Tony Gwynn’s Family Sues Tobacco Industry, Seeking Recourse Over Fatal Habit
May 23, 2016

     The family of Tony Gwynn, a baseball Hall of Famer who died of salivary gland cancer in 2014, filed a wrongful-death lawsuit Monday against the tobacco industry, charging that Gwynn had been manipulated into the addiction to smokeless tobacco that ultimately killed him.
     The suit was filed in Superior Court in San Diego against
Altria Group Inc., the tobacco giant formerly known as Philip Morris, and several other defendants who are accused of inducing Gwynn to begin using smokeless tobacco, or dip, at San Diego State University, which he attended from 1977 to 1981 and where he later coached after a 20-year career with the San Diego Padres.
     For 31 years — 1977 to 2008 — Gwynn used one and a half to two cans of smokeless tobacco (usually Skoal) per day. It was the equivalent, the suit says, of four to five packs of cigarettes every day for 31 years.
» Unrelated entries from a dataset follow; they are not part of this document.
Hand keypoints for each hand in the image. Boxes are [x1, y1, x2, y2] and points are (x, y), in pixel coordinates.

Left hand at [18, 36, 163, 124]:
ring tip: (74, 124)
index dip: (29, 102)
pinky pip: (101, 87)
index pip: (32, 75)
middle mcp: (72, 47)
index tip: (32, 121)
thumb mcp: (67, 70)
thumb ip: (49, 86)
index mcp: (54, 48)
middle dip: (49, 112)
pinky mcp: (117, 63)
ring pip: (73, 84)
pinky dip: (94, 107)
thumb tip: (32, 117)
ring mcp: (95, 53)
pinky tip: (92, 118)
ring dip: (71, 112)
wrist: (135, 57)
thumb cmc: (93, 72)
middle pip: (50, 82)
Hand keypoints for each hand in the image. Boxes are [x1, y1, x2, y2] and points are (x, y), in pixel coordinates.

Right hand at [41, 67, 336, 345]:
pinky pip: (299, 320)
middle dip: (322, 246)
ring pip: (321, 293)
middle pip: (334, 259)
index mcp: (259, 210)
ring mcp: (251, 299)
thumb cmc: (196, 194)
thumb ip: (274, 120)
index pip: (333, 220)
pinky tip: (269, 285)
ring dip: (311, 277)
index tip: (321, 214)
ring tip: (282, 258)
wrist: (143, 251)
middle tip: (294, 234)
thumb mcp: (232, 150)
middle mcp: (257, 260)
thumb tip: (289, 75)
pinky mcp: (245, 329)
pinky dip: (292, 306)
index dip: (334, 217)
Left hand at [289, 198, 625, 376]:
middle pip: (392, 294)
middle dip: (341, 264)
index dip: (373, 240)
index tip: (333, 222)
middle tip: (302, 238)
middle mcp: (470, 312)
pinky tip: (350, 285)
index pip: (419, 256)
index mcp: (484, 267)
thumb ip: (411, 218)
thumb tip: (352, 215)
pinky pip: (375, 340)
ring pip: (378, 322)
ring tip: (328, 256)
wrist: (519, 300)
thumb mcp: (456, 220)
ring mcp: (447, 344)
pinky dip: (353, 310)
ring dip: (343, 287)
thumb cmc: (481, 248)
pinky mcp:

Gwynn would dip Skoal immediately upon waking up, the suit said, and sometimes fall asleep with the product in his right lip and cheek area.
     There are no damages specified in the complaint, which asks for a jury trial on grounds of negligence, fraud and product liability. Essentially, the complaint says that Gwynn, while in college, was the victim of a scheme to get him, a rising star athlete, addicted to smokeless tobacco, while knowing the dangers it posed to him. The suit says that the industry was undergoing a determined effort at the time to market its products to African-Americans, and that Gwynn was a “marketing dream come true” for the defendants.
     “Now that the family understands how he was targeted, they understand that the industry knew they had this highly carcinogenic product and they were marketing it to people like Tony,” said David S. Casey, the lead lawyer for the plaintiffs.